In the case of GPT-2 the “current inference” is the current attempt to predict the next word given some text (it can be either during training or during evaluation).
In the malign-output scenario above the system indeed does not “care” about the future, it cares only about the current inference.
Indeed, the system “has no preference for being invoked”. But if it has been invoked and is currently executing, it “wants” to be in a “good invocation”—one in which it ends up with a perfect loss function value.
The training process optimizes only for immediate prediction accuracy.
Not exactly. The best way to minimize the L2 norm of the loss function over the training data is to simply copy the training data to the weights (if there are enough weights) and use some trivial look-up procedure during inference. To get models that are also useful for inputs that are not from the training data, you probably need to use some form of regularization (or use a model that implicitly carries it out), e.g. add to the objective function being minimized the L2 norm of the weights. Regularization is a way to implement Occam’s razor in machine learning.
Suppose that due to the regularization, the training results in a system with the goal system: “minimize the expected value of the loss function at the end of the current inference”.(when the concept of probability, which is required to define expectation, corresponds to how humans interpret the word “probability” in a decision-relevant context)For such a goal system, the malign-output scenario above seems possible (for a sufficiently capable system).
Have you looked at the NLP tasks they evaluated it on?
Yes. Nothing I’ve seen suggests GPT-2 would successfully solve simple formal problems like the one I mentioned in the grandparent (unless a very similar problem appears in the training data—e.g. the exact same problem but with different labels).
I’m pretty sure that GPT-2 would fail to complete even the sentence: “if we sort the list [3,1,2,2] we get [1,”. It’s a cool language model but can it do even modest logic-related stuff without similar examples in the training data?

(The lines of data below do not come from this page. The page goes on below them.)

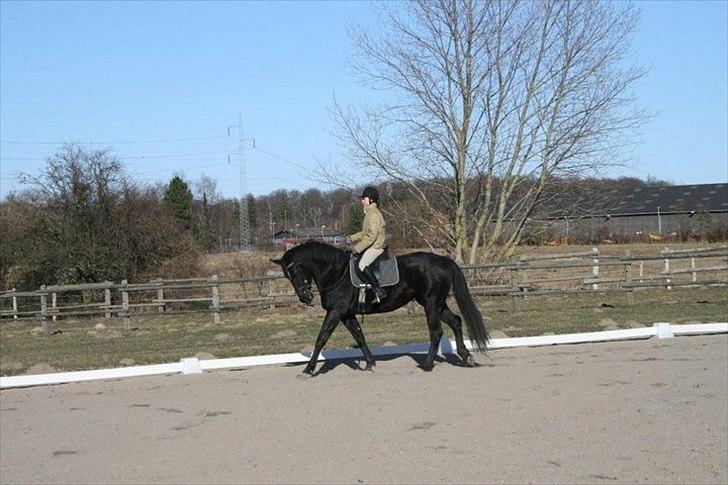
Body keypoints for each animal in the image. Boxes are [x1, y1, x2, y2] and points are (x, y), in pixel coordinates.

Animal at [270, 241, 492, 374]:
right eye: (287, 275)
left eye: (296, 270)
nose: (305, 297)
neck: (336, 273)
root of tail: (443, 260)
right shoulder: (346, 314)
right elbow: (359, 336)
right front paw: (369, 363)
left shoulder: (336, 312)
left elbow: (321, 338)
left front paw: (308, 369)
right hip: (437, 303)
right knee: (456, 321)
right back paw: (466, 357)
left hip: (431, 303)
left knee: (436, 331)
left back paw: (428, 365)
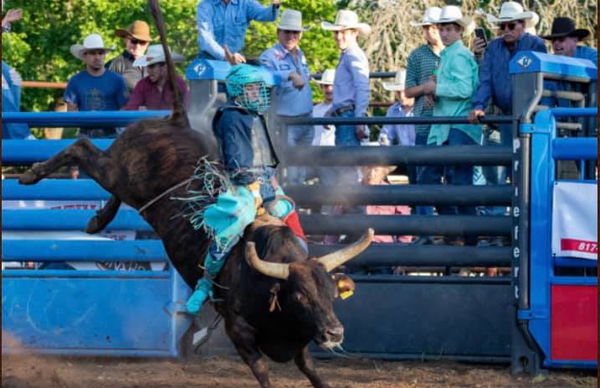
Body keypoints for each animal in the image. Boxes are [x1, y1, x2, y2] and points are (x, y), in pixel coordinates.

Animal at [18, 1, 372, 386]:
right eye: (302, 296)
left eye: (331, 293)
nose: (335, 332)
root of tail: (175, 120)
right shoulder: (240, 332)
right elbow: (263, 371)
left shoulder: (299, 342)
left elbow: (312, 370)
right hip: (117, 171)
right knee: (82, 145)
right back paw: (32, 175)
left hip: (126, 184)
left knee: (106, 182)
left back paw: (97, 220)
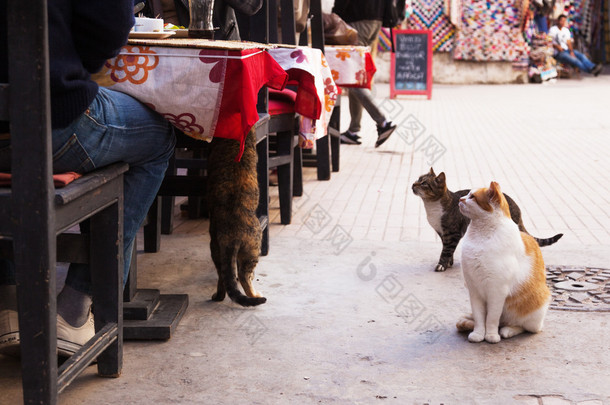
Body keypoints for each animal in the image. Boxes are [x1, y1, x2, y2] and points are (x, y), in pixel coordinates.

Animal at [207, 129, 266, 306]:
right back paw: (255, 295)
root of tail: (232, 236)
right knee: (244, 277)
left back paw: (217, 296)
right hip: (253, 250)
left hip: (216, 250)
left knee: (223, 277)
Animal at [408, 167, 560, 272]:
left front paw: (441, 265)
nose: (413, 184)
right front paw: (449, 263)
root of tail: (516, 206)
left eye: (424, 183)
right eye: (418, 179)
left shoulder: (452, 233)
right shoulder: (442, 233)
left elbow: (446, 250)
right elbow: (447, 250)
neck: (432, 206)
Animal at [456, 181, 552, 342]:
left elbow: (491, 318)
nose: (460, 199)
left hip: (535, 310)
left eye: (472, 197)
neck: (480, 236)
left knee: (521, 326)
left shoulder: (497, 291)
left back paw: (507, 331)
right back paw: (466, 323)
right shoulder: (474, 290)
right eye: (467, 194)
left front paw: (491, 335)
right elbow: (480, 317)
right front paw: (478, 333)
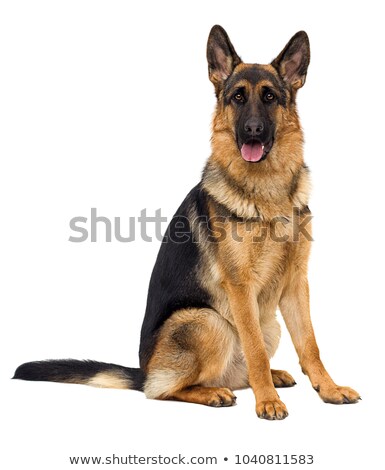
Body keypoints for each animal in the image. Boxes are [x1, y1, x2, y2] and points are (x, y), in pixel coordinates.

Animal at [12, 27, 360, 420]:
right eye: (237, 98)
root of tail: (144, 369)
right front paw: (267, 401)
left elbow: (310, 344)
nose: (252, 131)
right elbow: (254, 349)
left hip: (268, 323)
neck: (266, 192)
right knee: (163, 390)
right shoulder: (240, 287)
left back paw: (269, 376)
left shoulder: (296, 283)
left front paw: (328, 389)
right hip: (209, 322)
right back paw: (216, 392)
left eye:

There are no models of the world involved in the latter
The weights of the neural network might represent something that correspond to an implicit model of the world.
no actions including manipulating a human or inventing exciting proteins.
Putting aside the risk of inner optimizers, suppose we get to superintelligence-level of capabilities, and it turns out that the training process produced a goal system such that the neural network yields some malign output that causes many future invocations of the neural network (indistinguishable from the current invocation) in which a perfect loss function value is achieved.